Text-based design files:
■ ■ ■

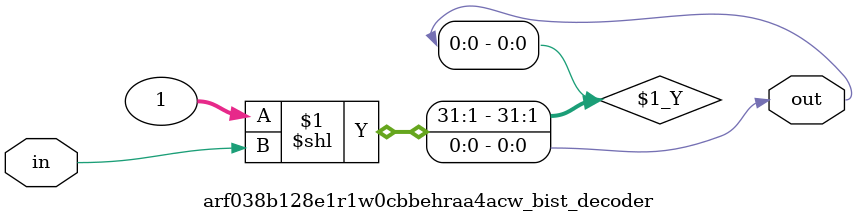
<source format=sv>

`ifndef ARF038B128E1R1W0CBBEHRAA4ACW_BIST_DECODER_SV
`define ARF038B128E1R1W0CBBEHRAA4ACW_BIST_DECODER_SV

module arf038b128e1r1w0cbbehraa4acw_bist_decoder # (
  parameter IN_WIDTH  = 1,
  parameter OUT_WIDTH = 1
)
(
  input  logic [IN_WIDTH-1:0]  in,
  output logic [OUT_WIDTH-1:0] out
);
  
  assign out = 'b1 << in;

endmodule // arf038b128e1r1w0cbbehraa4acw_bist_decoder

`endif // ARF038B128E1R1W0CBBEHRAA4ACW_BIST_DECODER_SV
</source>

■ ■ ■

__Task statement__. Wherever the string "logic" appears in a line of the records, copy that line.

__Reply__.
  input  logic [IN_WIDTH-1:0]  in,
  output logic [OUT_WIDTH-1:0] out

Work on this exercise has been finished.